§ Job item: Render every line of text in the listing below as a numbered list, omitting blank lines.

(Task data Opens)

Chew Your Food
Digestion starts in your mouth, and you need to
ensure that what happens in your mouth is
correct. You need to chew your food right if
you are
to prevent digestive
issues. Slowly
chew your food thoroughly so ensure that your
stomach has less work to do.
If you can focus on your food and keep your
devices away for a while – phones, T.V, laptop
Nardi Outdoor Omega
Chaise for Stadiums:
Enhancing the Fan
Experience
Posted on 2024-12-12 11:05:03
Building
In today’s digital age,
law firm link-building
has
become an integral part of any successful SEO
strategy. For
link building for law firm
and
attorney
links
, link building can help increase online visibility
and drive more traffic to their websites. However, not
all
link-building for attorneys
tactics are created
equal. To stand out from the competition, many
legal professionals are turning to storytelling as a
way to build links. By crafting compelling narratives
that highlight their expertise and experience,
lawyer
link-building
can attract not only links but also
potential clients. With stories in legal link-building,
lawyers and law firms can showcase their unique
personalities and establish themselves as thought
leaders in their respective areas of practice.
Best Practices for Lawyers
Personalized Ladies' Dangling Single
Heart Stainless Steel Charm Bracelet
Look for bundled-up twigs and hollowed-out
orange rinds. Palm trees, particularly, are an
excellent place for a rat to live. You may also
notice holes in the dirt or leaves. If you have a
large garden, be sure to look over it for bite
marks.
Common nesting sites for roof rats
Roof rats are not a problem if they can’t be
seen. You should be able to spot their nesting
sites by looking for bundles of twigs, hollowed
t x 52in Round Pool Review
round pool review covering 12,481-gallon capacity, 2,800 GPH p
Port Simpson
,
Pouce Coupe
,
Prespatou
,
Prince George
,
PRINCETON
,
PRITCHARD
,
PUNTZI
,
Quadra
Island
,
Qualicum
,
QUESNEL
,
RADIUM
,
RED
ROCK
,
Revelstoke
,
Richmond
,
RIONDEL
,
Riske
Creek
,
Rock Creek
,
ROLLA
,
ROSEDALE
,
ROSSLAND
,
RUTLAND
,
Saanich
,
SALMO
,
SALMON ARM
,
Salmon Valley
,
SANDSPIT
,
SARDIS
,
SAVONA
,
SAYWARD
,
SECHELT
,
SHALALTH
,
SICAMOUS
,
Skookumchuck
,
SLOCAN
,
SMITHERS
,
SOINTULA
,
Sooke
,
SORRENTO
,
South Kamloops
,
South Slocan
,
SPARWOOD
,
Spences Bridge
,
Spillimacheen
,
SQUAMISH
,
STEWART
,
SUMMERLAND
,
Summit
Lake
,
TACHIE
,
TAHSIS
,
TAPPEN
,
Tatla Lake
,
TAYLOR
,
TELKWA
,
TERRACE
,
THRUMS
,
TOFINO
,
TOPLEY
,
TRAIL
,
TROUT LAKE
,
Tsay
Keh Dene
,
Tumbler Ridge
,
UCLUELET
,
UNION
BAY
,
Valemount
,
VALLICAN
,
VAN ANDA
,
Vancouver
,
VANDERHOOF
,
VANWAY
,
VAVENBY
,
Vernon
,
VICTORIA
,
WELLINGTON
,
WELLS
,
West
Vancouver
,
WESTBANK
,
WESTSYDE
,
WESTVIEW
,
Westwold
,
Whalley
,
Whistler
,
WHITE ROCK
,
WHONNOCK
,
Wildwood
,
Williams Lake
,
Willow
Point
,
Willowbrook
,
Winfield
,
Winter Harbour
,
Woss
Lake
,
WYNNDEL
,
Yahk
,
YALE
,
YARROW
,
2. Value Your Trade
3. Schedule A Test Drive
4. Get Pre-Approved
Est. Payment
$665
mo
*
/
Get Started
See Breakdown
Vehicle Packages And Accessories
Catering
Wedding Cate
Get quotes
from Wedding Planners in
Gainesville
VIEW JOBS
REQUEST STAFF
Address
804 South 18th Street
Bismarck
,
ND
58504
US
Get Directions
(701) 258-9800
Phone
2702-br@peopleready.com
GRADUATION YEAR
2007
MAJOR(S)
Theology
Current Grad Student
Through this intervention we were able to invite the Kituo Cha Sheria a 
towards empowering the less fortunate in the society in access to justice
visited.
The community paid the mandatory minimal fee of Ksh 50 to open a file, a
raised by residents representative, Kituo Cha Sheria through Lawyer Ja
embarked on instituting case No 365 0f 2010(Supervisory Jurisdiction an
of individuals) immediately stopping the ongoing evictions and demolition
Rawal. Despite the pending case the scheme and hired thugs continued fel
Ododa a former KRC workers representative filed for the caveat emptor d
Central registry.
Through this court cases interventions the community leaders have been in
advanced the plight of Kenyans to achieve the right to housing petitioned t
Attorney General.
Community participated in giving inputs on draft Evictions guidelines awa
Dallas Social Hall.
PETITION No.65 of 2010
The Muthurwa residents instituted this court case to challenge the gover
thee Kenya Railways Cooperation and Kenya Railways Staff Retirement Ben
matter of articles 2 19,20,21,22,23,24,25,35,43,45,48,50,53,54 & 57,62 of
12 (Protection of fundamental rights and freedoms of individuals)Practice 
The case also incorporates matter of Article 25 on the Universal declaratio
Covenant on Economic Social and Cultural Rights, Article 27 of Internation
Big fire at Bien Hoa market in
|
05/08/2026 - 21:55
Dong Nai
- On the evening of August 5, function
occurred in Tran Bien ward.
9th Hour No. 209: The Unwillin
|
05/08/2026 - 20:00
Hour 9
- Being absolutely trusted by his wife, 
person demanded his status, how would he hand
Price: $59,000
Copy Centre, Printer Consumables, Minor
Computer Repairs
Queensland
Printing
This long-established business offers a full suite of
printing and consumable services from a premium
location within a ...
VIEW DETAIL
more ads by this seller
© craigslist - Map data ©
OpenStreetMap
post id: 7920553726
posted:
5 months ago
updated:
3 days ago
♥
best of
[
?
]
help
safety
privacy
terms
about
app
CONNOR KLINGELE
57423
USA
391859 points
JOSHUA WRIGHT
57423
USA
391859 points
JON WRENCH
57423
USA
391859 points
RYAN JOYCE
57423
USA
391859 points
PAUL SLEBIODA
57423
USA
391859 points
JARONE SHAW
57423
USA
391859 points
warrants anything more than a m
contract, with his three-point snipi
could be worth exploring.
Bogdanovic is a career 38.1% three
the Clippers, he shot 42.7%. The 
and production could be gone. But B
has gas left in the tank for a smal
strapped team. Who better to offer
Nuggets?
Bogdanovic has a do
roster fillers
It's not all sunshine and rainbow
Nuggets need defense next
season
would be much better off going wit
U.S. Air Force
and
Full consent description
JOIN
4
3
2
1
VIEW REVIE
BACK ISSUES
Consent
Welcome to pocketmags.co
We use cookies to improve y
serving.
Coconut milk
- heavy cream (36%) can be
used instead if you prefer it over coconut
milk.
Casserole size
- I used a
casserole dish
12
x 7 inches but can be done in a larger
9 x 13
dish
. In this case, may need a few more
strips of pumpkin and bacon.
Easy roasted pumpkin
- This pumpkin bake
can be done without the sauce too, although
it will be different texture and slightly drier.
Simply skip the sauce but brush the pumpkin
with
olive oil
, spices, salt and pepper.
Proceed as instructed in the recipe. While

(Task data Closes)

§ Response area:
1. Chew Your Food
2. Digestion starts in your mouth, and you need to
3. ensure that what happens in your mouth is
4. correct. You need to chew your food right if
5. you are
6. to prevent digestive
7. issues. Slowly
8. chew your food thoroughly so ensure that your
9. stomach has less work to do.
10. If you can focus on your food and keep your
11. devices away for a while – phones, T.V, laptop
12. Nardi Outdoor Omega
13. Chaise for Stadiums:
14. Enhancing the Fan
15. Experience
16. Posted on 2024-12-12 11:05:03
17. Building
18. In today’s digital age,
19. law firm link-building
20. has
21. become an integral part of any successful SEO
22. strategy. For
23. link building for law firm
24. and
25. attorney
26. links
27. , link building can help increase online visibility
28. and drive more traffic to their websites. However, not
29. all
30. link-building for attorneys
31. tactics are created
32. equal. To stand out from the competition, many
33. legal professionals are turning to storytelling as a
34. way to build links. By crafting compelling narratives
35. that highlight their expertise and experience,
36. lawyer
37. link-building
38. can attract not only links but also
39. potential clients. With stories in legal link-building,
40. lawyers and law firms can showcase their unique
41. personalities and establish themselves as thought
42. leaders in their respective areas of practice.
43. Best Practices for Lawyers
44. Personalized Ladies' Dangling Single
45. Heart Stainless Steel Charm Bracelet
46. Look for bundled-up twigs and hollowed-out
47. orange rinds. Palm trees, particularly, are an
48. excellent place for a rat to live. You may also
49. notice holes in the dirt or leaves. If you have a
50. large garden, be sure to look over it for bite
51. marks.
52. Common nesting sites for roof rats
53. Roof rats are not a problem if they can’t be
54. seen. You should be able to spot their nesting
55. sites by looking for bundles of twigs, hollowed
56. t x 52in Round Pool Review
57. round pool review covering 12,481-gallon capacity, 2,800 GPH p
58. Port Simpson
59. ,
60. Pouce Coupe
61. ,
62. Prespatou
63. ,
64. Prince George
65. ,
66. PRINCETON
67. ,
68. PRITCHARD
69. ,
70. PUNTZI
71. ,
72. Quadra
73. Island
74. ,
75. Qualicum
76. ,
77. QUESNEL
78. ,
79. RADIUM
80. ,
81. RED
82. ROCK
83. ,
84. Revelstoke
85. ,
86. Richmond
87. ,
88. RIONDEL
89. ,
90. Riske
91. Creek
92. ,
93. Rock Creek
94. ,
95. ROLLA
96. ,
97. ROSEDALE
98. ,
99. ROSSLAND
100. ,
101. RUTLAND
102. ,
103. Saanich
104. ,
105. SALMO
106. ,
107. SALMON ARM
108. ,
109. Salmon Valley
110. ,
111. SANDSPIT
112. ,
113. SARDIS
114. ,
115. SAVONA
116. ,
117. SAYWARD
118. ,
119. SECHELT
120. ,
121. SHALALTH
122. ,
123. SICAMOUS
124. ,
125. Skookumchuck
126. ,
127. SLOCAN
128. ,
129. SMITHERS
130. ,
131. SOINTULA
132. ,
133. Sooke
134. ,
135. SORRENTO
136. ,
137. South Kamloops
138. ,
139. South Slocan
140. ,
141. SPARWOOD
142. ,
143. Spences Bridge
144. ,
145. Spillimacheen
146. ,
147. SQUAMISH
148. ,
149. STEWART
150. ,
151. SUMMERLAND
152. ,
153. Summit
154. Lake
155. ,
156. TACHIE
157. ,
158. TAHSIS
159. ,
160. TAPPEN
161. ,
162. Tatla Lake
163. ,
164. TAYLOR
165. ,
166. TELKWA
167. ,
168. TERRACE
169. ,
170. THRUMS
171. ,
172. TOFINO
173. ,
174. TOPLEY
175. ,
176. TRAIL
177. ,
178. TROUT LAKE
179. ,
180. Tsay
181. Keh Dene
182. ,
183. Tumbler Ridge
184. ,
185. UCLUELET
186. ,
187. UNION
188. BAY
189. ,
190. Valemount
191. ,
192. VALLICAN
193. ,
194. VAN ANDA
195. ,
196. Vancouver
197. ,
198. VANDERHOOF
199. ,
200. VANWAY
201. ,
202. VAVENBY
203. ,
204. Vernon
205. ,
206. VICTORIA
207. ,
208. WELLINGTON
209. ,
210. WELLS
211. ,
212. West
213. Vancouver
214. ,
215. WESTBANK
216. ,
217. WESTSYDE
218. ,
219. WESTVIEW
220. ,
221. Westwold
222. ,
223. Whalley
224. ,
225. Whistler
226. ,
227. WHITE ROCK
228. ,
229. WHONNOCK
230. ,
231. Wildwood
232. ,
233. Williams Lake
234. ,
235. Willow
236. Point
237. ,
238. Willowbrook
239. ,
240. Winfield
241. ,
242. Winter Harbour
243. ,
244. Woss
245. Lake
246. ,
247. WYNNDEL
248. ,
249. Yahk
250. ,
251. YALE
252. ,
253. YARROW
254. ,
255. 2. Value Your Trade
256. 3. Schedule A Test Drive
257. 4. Get Pre-Approved
258. Est. Payment
259. $665
260. mo
261. *
262. /
263. Get Started
264. See Breakdown
265. Vehicle Packages And Accessories
266. Catering
267. Wedding Cate
268. Get quotes
269. from Wedding Planners in
270. Gainesville
271. VIEW JOBS
272. REQUEST STAFF
273. Address
274. 804 South 18th Street
275. Bismarck
276. ,
277. ND
278. 58504
279. US
280. Get Directions
281. (701) 258-9800
282. Phone
283. 2702-br@peopleready.com
284. GRADUATION YEAR
285. 2007
286. MAJOR(S)
287. Theology
288. Current Grad Student
289. Through this intervention we were able to invite the Kituo Cha Sheria a 
290. towards empowering the less fortunate in the society in access to justice
291. visited.
292. The community paid the mandatory minimal fee of Ksh 50 to open a file, a
293. raised by residents representative, Kituo Cha Sheria through Lawyer Ja
294. embarked on instituting case No 365 0f 2010(Supervisory Jurisdiction an
295. of individuals) immediately stopping the ongoing evictions and demolition
296. Rawal. Despite the pending case the scheme and hired thugs continued fel
297. Ododa a former KRC workers representative filed for the caveat emptor d
298. Central registry.
299. Through this court cases interventions the community leaders have been in
300. advanced the plight of Kenyans to achieve the right to housing petitioned t
301. Attorney General.
302. Community participated in giving inputs on draft Evictions guidelines awa
303. Dallas Social Hall.
304. PETITION No.65 of 2010
305. The Muthurwa residents instituted this court case to challenge the gover
306. thee Kenya Railways Cooperation and Kenya Railways Staff Retirement Ben
307. matter of articles 2 19,20,21,22,23,24,25,35,43,45,48,50,53,54 & 57,62 of
308. 12 (Protection of fundamental rights and freedoms of individuals)Practice 
309. The case also incorporates matter of Article 25 on the Universal declaratio
310. Covenant on Economic Social and Cultural Rights, Article 27 of Internation
311. Big fire at Bien Hoa market in
312. |
313. 05/08/2026 - 21:55
314. Dong Nai
315. - On the evening of August 5, function
316. occurred in Tran Bien ward.
317. 9th Hour No. 209: The Unwillin
318. |
319. 05/08/2026 - 20:00
320. Hour 9
321. - Being absolutely trusted by his wife, 
322. person demanded his status, how would he hand
323. Price: $59,000
324. Copy Centre, Printer Consumables, Minor
325. Computer Repairs
326. Queensland
327. Printing
328. This long-established business offers a full suite of
329. printing and consumable services from a premium
330. location within a ...
331. VIEW DETAIL
332. more ads by this seller
333. © craigslist - Map data ©
334. OpenStreetMap
335. post id: 7920553726
336. posted:
337. 5 months ago
338. updated:
339. 3 days ago
340. ♥
341. best of
342. [
343. ?
344. ]
345. help
346. safety
347. privacy
348. terms
349. about
350. app
351. CONNOR KLINGELE
352. 57423
353. USA
354. 391859 points
355. JOSHUA WRIGHT
356. 57423
357. USA
358. 391859 points
359. JON WRENCH
360. 57423
361. USA
362. 391859 points
363. RYAN JOYCE
364. 57423
365. USA
366. 391859 points
367. PAUL SLEBIODA
368. 57423
369. USA
370. 391859 points
371. JARONE SHAW
372. 57423
373. USA
374. 391859 points
375. warrants anything more than a m
376. contract, with his three-point snipi
377. could be worth exploring.
378. Bogdanovic is a career 38.1% three
379. the Clippers, he shot 42.7%. The 
380. and production could be gone. But B
381. has gas left in the tank for a smal
382. strapped team. Who better to offer
383. Nuggets?
384. Bogdanovic has a do
385. roster fillers
386. It's not all sunshine and rainbow
387. Nuggets need defense next
388. season
389. would be much better off going wit
390. U.S. Air Force
391. and
392. Full consent description
393. JOIN
394. 4
395. 3
396. 2
397. 1
398. VIEW REVIE
399. BACK ISSUES
400. Consent
401. Welcome to pocketmags.co
402. We use cookies to improve y
403. serving.
404. Coconut milk
405. - heavy cream (36%) can be
406. used instead if you prefer it over coconut
407. milk.
408. Casserole size
409. - I used a
410. casserole dish
411. 12
412. x 7 inches but can be done in a larger
413. 9 x 13
414. dish
415. . In this case, may need a few more
416. strips of pumpkin and bacon.
417. Easy roasted pumpkin
418. - This pumpkin bake
419. can be done without the sauce too, although
420. it will be different texture and slightly drier.
421. Simply skip the sauce but brush the pumpkin
422. with
423. olive oil
424. , spices, salt and pepper.
425. Proceed as instructed in the recipe. While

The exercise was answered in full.